Überhaupt kommt an diesem Abend vieles nichts zusammen. Es lässt sich eine eindeutige Kluft ausmachen: Auf der einen Seite die PR-Maschinerie des Verlags, welchen den Abend in das starre Korsett einer klassischen Buchvorstellung zwängt, die diesen „exotischen“ Shootingstar der Weltliteraturszene in die deutsche Kulturlandschaft einführen soll. Auf der anderen Seite sitzen im Publikum durchaus informierte und interessierte Menschen – Studentinnen, Lehrerinnen, Fans, zahlreiche Aktivistinnen- und Interessengruppen von AfricAvenir bis zur Inititative Schwarze Menschen in Deutschland. Sie alle sind gekommen, weil sie sich mit den Positionen, die Adichie öffentlich vertritt, auseinandersetzen, sich vielleicht von dieser Veranstaltung auch einen wichtigen Diskursimpuls erhofft haben.

Doch diese Debatte bleibt weitgehend aus: Während der kurzen Interviewrunde, ertönt im Saal einmal Unmut angesichts der deutschen Konnotation des „Rasse“-Begriffs. Adichie – für die so gut wie nicht übersetzt wird – springt ein, ahnt die Thematik, spricht die Notwendigkeit von Benennungen ein und schlägt vor, darüber zu reden. Doch dazu soll es nicht kommen. Auch die etwa zehnminütige offene Fragerunde am Ende, soll sich laut Moderation nur auf „richtige“ und am besten buchbezogene Fragen begrenzen. Dass sich daran kaum jemand hält, ist einer der stärksten Momente der Veranstaltung.

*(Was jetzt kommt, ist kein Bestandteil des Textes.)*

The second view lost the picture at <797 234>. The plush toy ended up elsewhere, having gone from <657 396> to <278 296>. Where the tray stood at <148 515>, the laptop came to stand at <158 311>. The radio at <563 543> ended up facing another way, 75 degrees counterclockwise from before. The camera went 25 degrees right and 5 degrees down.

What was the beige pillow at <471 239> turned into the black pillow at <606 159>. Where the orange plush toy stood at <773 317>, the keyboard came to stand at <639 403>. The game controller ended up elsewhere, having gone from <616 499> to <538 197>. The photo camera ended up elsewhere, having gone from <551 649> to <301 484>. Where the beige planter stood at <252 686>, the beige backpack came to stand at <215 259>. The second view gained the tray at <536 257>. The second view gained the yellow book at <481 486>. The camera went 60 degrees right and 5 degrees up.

Nach Ende der Lesung wird die Autorin von einem großen Teil des Publikums umlagert, offene Fragen und Autogrammwünsche werden geäußert. So begeistert und spontan ist der Andrang der Menschen, dass es sich die Veranstaltungsleitung nicht nehmen lässt, in aller Strenge darauf hinzuweisen, dass sich nun umgehend von rechts eine ordentliche Schlange zu bilden hätte.

Schlichtweg seltsam mutet auch die Wahl der interviewenden und dolmetschenden Weingarten und der designierten Hörbuchstimme Thalbach an. Beide scheinen bestenfalls naiv und der Thematik fremd zu sein, beide tun sich schwer, nigerianische Namen auszusprechen und hören nicht auf, mit dieser Unprofessionalität zu kokettieren.

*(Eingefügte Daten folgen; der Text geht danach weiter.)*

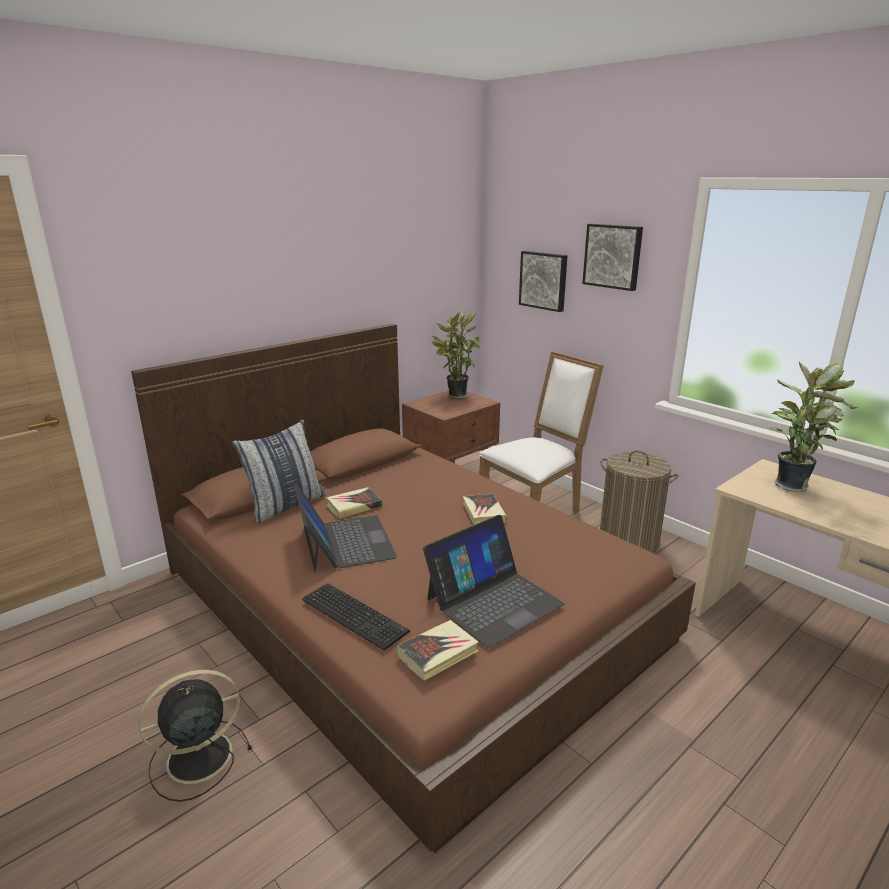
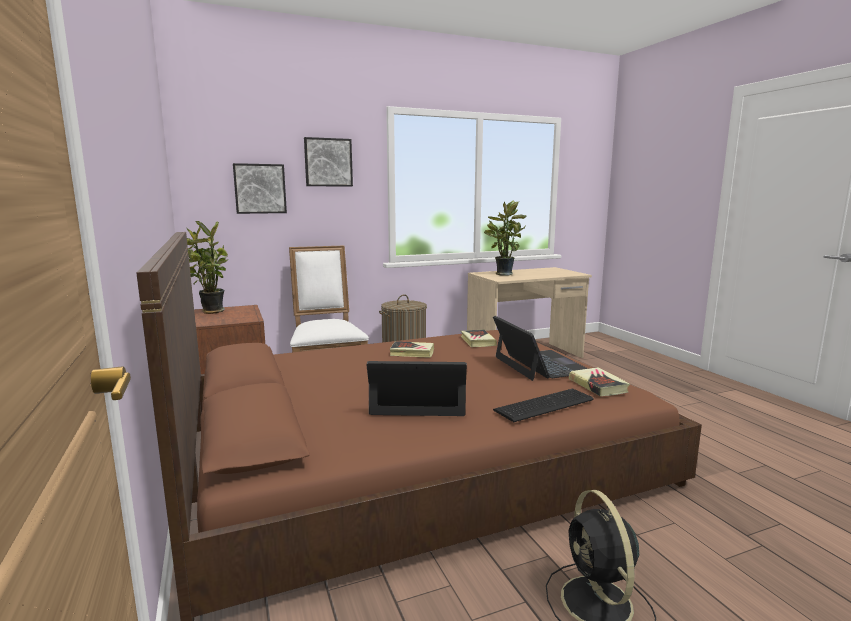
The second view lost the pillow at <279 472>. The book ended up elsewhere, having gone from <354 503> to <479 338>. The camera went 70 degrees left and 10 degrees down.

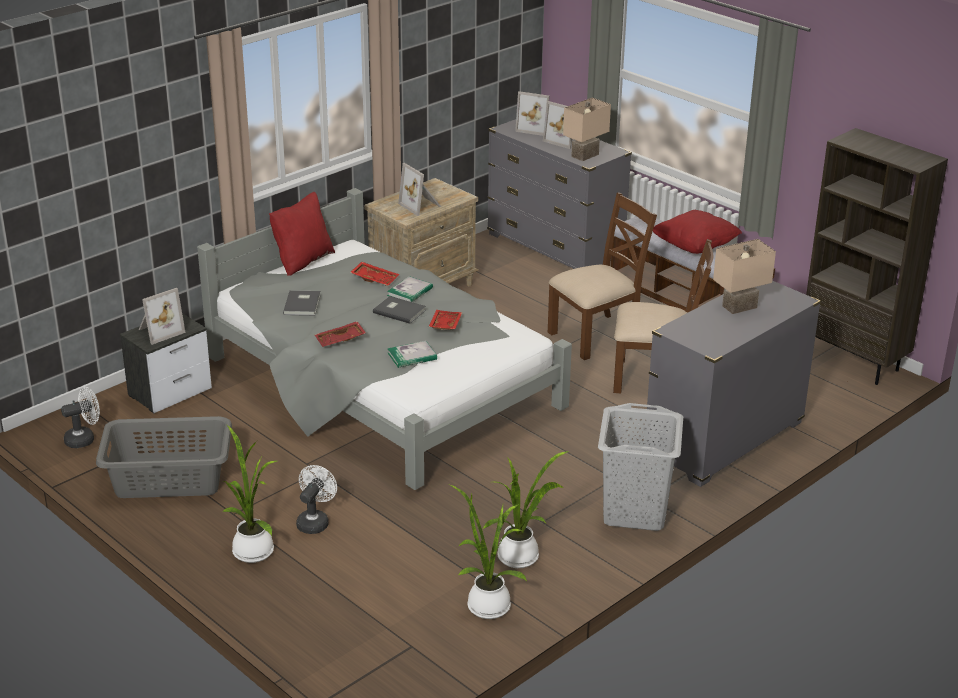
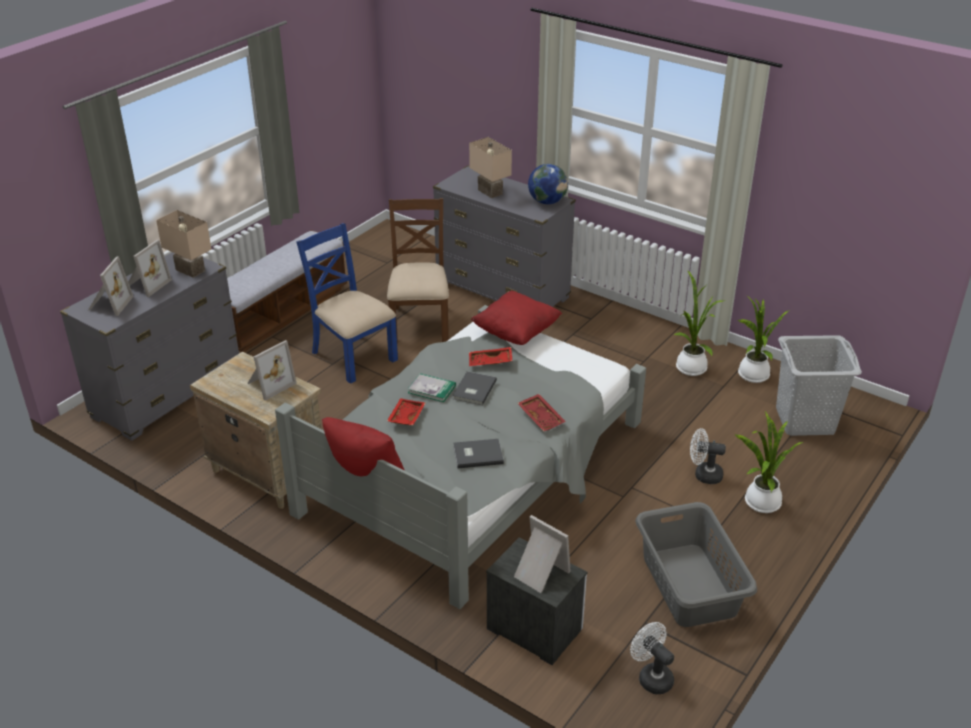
The second view lost the brown bookcase at <877 256>. What was the brown chair at <602 276> turned into the blue chair at <347 303>. The red pillow ended up elsewhere, having gone from <697 232> to <516 318>. The second view lost the book at <412 354>. The grey laundry basket ended up elsewhere, having gone from <640 467> to <819 385>. The second view gained the globe at <548 184>. The camera went 100 degrees left and 5 degrees up.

Die Stimmung im Publikum nach der Veranstaltung ist zweigeteilt, einerseits herrscht Freude darüber, dass dieser Autorin und ihren wichtigen Anstößen Raum gegeben wurde. Andererseits ist es enttäuschend, dass der interessanteste Teil der Veranstaltung so knapp bemessen und von der unglücklichen Moderation überschattet war. Eine anwesende nigerianische Dolmetscherin bringt es auf den Punkt: Gab es wirklich niemand anderen für diesen Job? Äußerst kurios ist auch der Umstand, dass offizielle Pressemeldungen noch Joy Denalane als Moderation genannt hatten. Auf Nachfrage stellte sich heraus, dass selbige nie darüber informiert wurde.

Während der Fragerunde meldet sich ein junger Mann aus dem Publikum. Im Namen von Each One Teach One e.V lädt er Adichie zu einem Empowerment-Event mit Schwarzen Berliner Jugendlichen ein. Die Autorin bedankt sich lächelnd: Müsste sie nicht bereits morgens zum nächsten Termin in die nächste Stadt, sie wäre gerne dabei. Zurück bleiben also der Eindruck eines teils unbefriedigenden Abends (wie auch die Mädchenmannschaft berichtet) und die Hoffnung,  dass Adichie ihr Versprechen einlöst und die nächste Begegnung mit dieser Autorin in einem wechselseitig inspirierenderem Rahmen stattfinden kann.